• **Problem**
If a line below contains "worn", count it. Report the final total and nothing more.

• **Data to process**
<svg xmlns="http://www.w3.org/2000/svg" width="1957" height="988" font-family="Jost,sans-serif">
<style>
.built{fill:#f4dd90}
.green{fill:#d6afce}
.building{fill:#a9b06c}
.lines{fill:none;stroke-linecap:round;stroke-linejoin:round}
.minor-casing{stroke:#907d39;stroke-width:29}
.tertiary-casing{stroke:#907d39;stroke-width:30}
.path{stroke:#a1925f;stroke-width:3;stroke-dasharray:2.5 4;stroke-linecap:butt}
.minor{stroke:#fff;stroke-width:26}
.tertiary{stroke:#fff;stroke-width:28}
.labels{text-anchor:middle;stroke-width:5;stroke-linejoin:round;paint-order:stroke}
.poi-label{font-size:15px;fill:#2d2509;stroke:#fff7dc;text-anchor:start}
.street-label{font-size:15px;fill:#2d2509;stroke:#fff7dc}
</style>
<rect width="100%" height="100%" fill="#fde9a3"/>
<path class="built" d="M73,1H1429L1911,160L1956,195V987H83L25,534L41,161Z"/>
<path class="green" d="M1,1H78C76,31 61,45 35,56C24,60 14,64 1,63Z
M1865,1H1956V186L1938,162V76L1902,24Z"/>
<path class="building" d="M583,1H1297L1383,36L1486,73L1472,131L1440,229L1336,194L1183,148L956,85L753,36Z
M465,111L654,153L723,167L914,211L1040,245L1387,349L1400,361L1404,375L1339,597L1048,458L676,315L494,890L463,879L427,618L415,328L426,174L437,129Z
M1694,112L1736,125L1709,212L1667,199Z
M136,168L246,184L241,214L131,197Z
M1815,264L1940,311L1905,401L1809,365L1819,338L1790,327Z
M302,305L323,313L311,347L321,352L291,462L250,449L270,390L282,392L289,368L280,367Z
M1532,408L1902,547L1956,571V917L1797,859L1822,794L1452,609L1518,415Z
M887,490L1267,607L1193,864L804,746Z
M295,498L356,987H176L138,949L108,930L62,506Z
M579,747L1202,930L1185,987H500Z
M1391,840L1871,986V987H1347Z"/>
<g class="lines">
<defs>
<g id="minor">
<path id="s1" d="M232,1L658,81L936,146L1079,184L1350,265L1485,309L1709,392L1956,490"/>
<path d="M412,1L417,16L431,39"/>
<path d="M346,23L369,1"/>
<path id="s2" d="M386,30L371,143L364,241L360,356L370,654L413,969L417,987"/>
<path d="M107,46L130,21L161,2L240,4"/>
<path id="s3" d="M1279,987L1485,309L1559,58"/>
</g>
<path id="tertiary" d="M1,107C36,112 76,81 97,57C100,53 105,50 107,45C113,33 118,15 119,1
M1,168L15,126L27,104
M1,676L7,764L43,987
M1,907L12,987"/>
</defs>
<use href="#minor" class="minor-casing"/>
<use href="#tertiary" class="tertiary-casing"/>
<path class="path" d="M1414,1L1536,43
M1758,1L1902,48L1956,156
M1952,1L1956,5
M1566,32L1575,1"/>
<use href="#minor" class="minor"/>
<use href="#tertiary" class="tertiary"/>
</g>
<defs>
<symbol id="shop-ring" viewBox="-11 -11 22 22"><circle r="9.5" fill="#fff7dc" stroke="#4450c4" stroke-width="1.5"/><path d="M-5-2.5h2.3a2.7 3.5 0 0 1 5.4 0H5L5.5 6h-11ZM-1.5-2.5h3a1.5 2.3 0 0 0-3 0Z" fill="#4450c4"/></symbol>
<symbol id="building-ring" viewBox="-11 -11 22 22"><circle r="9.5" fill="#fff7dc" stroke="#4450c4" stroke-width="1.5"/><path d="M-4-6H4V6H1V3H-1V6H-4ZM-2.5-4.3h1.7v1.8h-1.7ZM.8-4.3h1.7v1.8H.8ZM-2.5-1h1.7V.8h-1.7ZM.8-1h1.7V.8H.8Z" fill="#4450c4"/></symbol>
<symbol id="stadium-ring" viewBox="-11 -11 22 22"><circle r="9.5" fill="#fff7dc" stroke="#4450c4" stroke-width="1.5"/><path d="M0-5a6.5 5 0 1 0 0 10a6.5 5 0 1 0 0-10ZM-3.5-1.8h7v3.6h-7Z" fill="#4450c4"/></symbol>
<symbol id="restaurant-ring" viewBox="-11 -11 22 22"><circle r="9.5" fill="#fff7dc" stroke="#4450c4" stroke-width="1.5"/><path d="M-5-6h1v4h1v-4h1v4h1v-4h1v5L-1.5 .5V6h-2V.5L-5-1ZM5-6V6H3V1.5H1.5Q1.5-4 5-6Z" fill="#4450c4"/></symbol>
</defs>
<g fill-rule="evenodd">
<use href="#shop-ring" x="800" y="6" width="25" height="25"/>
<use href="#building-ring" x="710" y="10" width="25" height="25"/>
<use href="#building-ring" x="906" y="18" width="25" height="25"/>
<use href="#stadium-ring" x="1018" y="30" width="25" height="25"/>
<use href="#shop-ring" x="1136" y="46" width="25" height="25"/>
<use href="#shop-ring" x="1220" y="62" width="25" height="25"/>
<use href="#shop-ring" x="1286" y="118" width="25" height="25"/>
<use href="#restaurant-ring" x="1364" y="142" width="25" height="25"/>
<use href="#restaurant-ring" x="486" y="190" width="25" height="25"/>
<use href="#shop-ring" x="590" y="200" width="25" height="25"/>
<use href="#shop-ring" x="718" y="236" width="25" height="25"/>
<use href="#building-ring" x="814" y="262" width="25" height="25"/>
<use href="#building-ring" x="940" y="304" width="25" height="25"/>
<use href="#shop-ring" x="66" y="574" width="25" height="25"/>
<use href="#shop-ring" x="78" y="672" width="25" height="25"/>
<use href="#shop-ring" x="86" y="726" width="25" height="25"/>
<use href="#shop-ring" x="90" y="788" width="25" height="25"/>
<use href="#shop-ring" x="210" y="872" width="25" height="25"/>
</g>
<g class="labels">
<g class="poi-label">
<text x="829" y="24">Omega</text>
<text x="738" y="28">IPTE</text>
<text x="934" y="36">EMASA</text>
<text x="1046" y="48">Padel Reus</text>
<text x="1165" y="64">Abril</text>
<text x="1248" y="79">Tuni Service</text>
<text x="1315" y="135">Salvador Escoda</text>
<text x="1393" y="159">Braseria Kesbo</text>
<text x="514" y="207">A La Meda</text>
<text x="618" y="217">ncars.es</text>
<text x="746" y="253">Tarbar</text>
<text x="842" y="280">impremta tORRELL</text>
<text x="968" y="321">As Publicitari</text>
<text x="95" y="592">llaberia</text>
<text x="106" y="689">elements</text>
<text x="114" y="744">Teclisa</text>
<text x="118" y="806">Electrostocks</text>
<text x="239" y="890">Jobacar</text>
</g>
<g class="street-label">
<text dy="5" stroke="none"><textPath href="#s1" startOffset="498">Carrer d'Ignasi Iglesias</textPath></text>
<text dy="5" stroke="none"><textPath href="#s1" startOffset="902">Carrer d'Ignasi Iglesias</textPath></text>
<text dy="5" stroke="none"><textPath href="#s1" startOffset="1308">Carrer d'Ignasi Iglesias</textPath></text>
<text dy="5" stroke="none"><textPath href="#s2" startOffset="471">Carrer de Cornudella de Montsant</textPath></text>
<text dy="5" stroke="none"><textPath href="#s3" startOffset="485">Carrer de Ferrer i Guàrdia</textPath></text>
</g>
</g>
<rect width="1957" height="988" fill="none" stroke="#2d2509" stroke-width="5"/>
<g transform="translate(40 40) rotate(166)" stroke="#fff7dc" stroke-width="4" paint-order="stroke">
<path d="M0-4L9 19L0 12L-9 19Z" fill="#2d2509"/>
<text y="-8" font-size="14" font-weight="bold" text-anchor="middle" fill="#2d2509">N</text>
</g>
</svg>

...

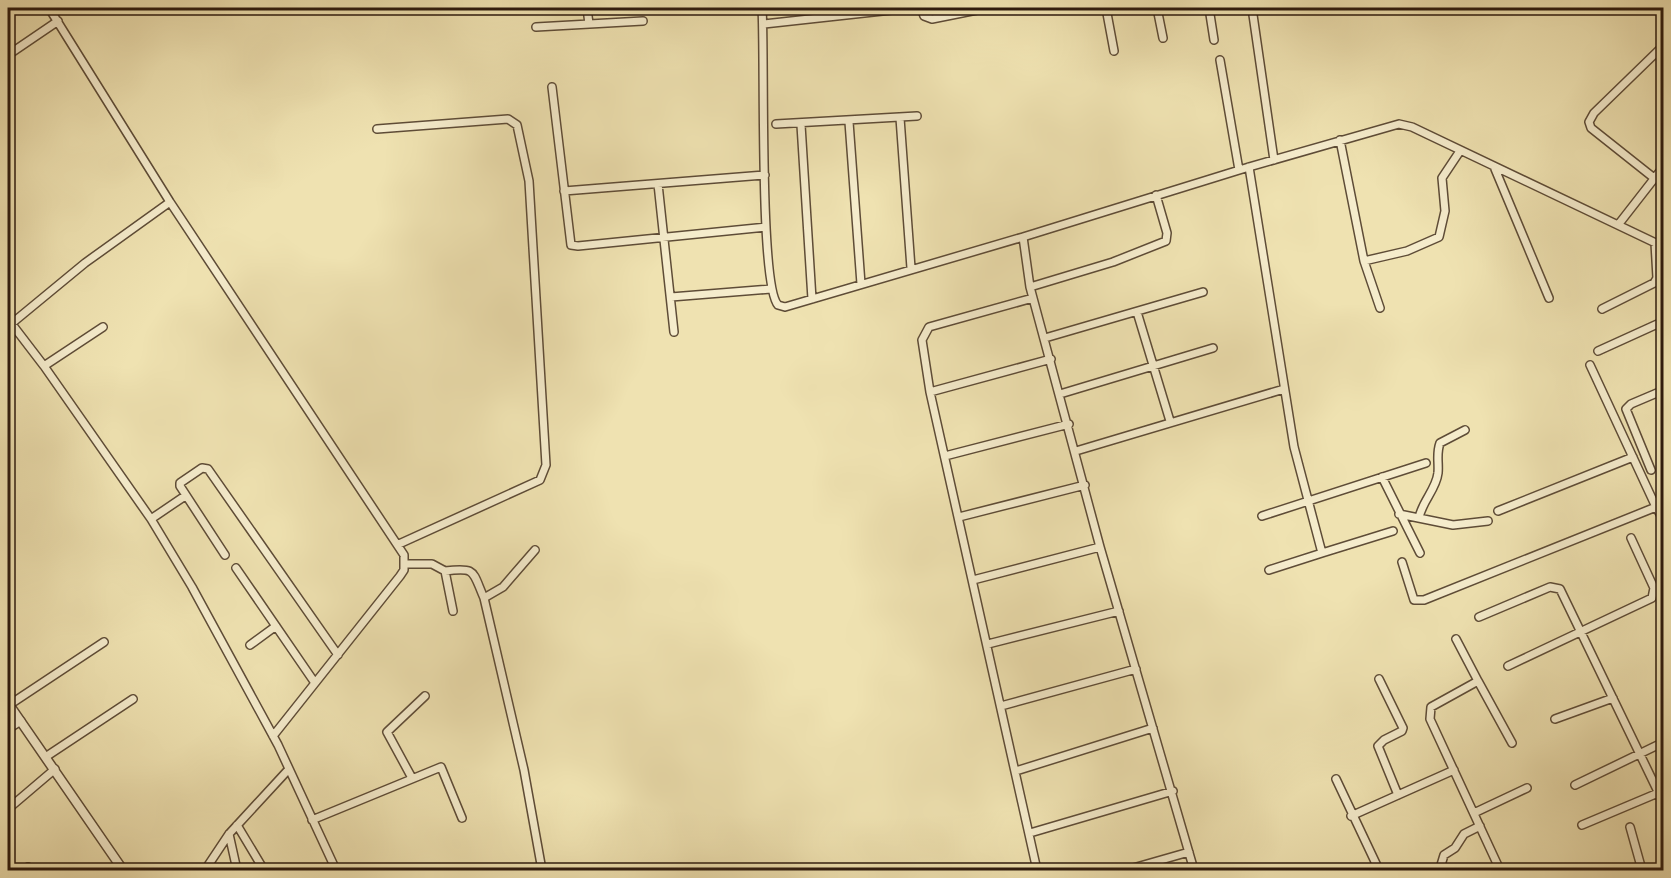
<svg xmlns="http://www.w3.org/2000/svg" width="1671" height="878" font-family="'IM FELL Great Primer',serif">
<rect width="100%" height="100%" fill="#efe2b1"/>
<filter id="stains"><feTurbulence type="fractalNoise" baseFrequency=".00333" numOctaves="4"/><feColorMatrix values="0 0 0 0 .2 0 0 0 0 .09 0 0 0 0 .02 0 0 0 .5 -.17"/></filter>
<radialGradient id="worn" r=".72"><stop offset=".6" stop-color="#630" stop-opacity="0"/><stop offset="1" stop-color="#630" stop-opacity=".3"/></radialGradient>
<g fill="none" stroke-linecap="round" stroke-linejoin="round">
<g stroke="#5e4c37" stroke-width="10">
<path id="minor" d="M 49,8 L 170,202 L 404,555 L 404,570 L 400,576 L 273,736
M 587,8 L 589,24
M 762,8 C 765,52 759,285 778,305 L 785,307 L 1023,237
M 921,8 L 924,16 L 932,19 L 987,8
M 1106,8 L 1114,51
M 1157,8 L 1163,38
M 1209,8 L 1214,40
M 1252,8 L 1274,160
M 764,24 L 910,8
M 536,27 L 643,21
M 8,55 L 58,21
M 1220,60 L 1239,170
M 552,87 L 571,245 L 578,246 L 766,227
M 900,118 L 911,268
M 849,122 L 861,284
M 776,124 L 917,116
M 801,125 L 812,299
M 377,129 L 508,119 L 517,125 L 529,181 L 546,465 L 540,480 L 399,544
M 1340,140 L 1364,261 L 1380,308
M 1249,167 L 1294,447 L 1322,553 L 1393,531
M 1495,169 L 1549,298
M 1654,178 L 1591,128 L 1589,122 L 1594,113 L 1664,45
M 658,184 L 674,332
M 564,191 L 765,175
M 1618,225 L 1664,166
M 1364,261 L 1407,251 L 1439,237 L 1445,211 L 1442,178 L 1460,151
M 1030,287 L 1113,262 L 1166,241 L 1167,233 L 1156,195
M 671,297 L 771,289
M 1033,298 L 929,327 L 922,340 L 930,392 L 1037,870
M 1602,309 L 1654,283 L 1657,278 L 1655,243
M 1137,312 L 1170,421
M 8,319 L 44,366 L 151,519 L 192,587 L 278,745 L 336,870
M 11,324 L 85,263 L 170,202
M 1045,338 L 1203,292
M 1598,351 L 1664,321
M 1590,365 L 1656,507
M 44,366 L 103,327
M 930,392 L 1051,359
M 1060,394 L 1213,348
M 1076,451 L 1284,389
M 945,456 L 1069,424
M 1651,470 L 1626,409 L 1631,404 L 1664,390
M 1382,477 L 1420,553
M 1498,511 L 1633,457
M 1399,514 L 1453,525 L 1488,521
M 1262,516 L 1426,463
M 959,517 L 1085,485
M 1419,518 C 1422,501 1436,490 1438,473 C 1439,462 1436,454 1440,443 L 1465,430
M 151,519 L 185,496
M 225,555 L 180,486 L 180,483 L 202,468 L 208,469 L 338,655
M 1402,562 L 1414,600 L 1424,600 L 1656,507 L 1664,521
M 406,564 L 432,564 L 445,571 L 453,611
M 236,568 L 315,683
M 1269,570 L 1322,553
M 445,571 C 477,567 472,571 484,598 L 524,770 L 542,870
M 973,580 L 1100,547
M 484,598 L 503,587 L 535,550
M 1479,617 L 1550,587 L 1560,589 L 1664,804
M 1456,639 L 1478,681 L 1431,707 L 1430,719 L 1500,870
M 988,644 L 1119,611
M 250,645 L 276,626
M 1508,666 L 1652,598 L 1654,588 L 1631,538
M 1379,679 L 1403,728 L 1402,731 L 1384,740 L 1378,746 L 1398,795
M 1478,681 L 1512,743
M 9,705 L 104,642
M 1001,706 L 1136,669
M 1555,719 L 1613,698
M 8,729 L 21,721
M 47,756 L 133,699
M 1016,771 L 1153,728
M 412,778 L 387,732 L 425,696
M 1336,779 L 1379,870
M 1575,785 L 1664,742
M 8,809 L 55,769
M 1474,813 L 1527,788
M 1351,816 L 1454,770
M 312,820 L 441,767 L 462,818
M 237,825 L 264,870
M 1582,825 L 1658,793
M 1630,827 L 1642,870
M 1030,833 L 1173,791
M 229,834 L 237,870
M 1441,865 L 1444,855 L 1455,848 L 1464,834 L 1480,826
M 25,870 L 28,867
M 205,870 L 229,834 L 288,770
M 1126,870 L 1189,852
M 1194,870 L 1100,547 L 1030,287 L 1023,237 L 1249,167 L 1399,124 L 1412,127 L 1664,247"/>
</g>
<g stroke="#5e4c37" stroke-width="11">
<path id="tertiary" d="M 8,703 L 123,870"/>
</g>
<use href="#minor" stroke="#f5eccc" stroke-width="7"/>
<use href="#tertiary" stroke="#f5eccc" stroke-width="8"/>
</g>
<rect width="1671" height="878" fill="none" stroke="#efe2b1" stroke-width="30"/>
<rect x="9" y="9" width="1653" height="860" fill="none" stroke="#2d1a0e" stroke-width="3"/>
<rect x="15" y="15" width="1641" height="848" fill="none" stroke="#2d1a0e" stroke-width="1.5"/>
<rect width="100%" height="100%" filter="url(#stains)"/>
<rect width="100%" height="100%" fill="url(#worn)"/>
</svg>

• **Finished exercise**
2